We thank T. Kitano, Fujisawa Pharmaceutical Co. (Osaka, Japan) for the kind gifts of cytokines and antibodies against mouse cytokines. We are also grateful to Q. P. Co. (Tokyo, Japan) for the kind gift of egg white protein. We acknowledge M. Ohnaka, Division of Nutritional for Special Physiological Needs, The University of Tokushima, Japan, for his assistance in statistical analyses. We also thank J. Terao, Division of Food Science, The University of Tokushima, Japan, for his technical advice in analysis of vitamin A using an HPLC.


    FOOTNOTES
 
1 Financial support: This work was supported by a Grant-in Aid for Scientific Research from The Japanese Ministry of Education, Science and Culture (to T. N.) and Kiei Kai Foundation (Tokyo) (to K. K.).

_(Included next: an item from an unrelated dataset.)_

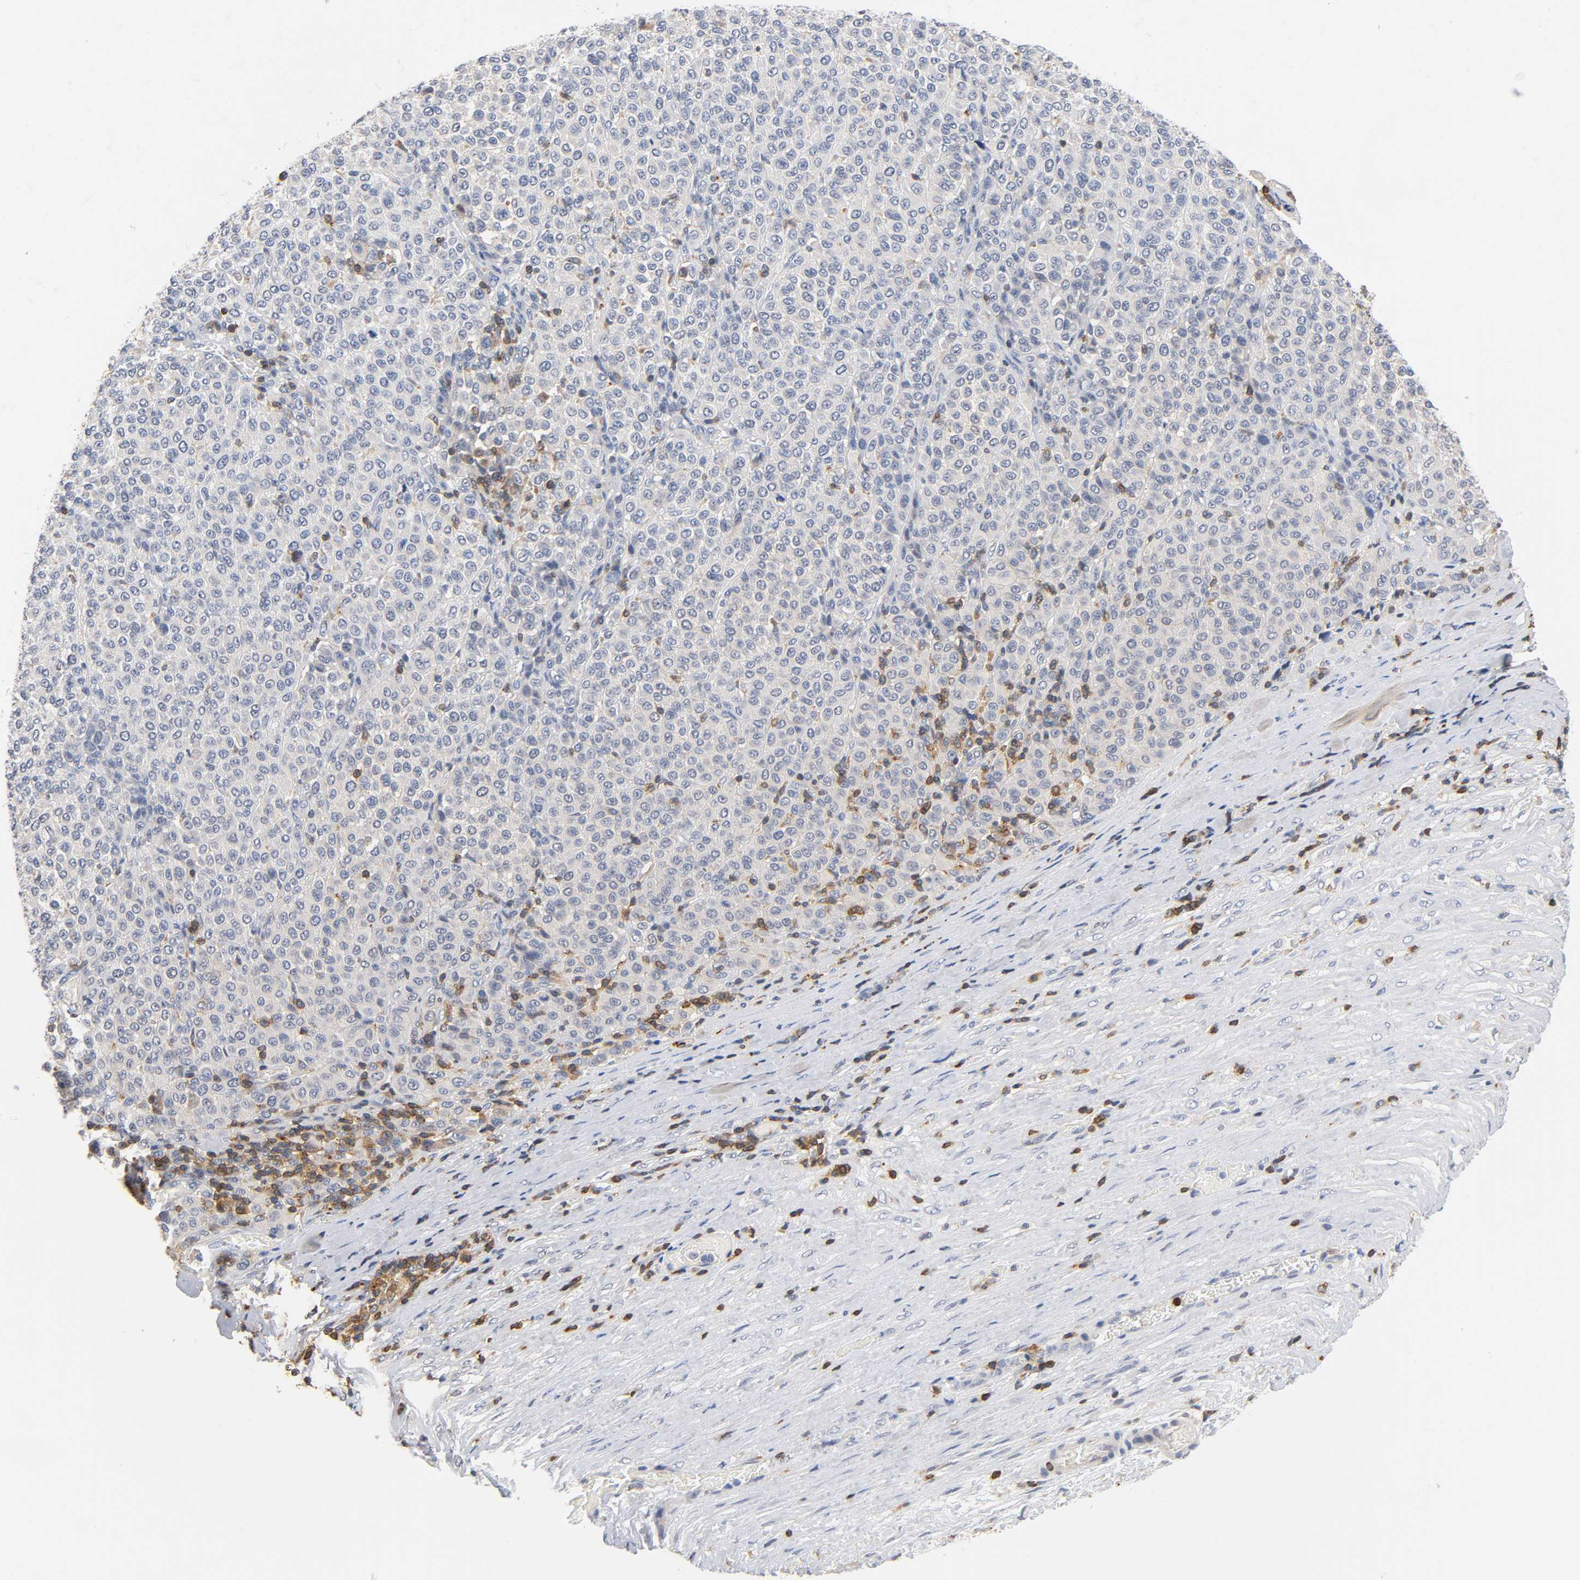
{"staining": {"intensity": "negative", "quantity": "none", "location": "none"}, "tissue": "melanoma", "cell_type": "Tumor cells", "image_type": "cancer", "snomed": [{"axis": "morphology", "description": "Malignant melanoma, Metastatic site"}, {"axis": "topography", "description": "Pancreas"}], "caption": "Malignant melanoma (metastatic site) was stained to show a protein in brown. There is no significant positivity in tumor cells.", "gene": "UCKL1", "patient": {"sex": "female", "age": 30}}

Back

3 Abbreviations used: ABTS, 2, 2'-azino-di[3-ethyl-benzthiazoline sulfate]; AIN, American Institute of Nutrition; ANOVA, analysis of variance; BHT, butylhydroxytoluene; BSA, bovine serum albumin; CT, cholera toxin; ELISA, enzyme-linked immunosorbent assay; IgA, immunoglobulin A; IL, interleukin; PBS-T; phosphate-buffered saline with 0.05% Tween-20. Back

4 Standard nonpurified MFTM diet (Oriental Yeast) contains the following nutrients per 1 kg: water, 7.6 g; protein, 246 g; lipid 56 g; carbohydrate 528 g; minerals (AIN-76, 1977), 63 g; vitamins (AIN-76, 1977), 7 g. Back

Manuscript received September 14, 1998. Initial review completed November 18, 1998. Revision accepted February 5, 1999.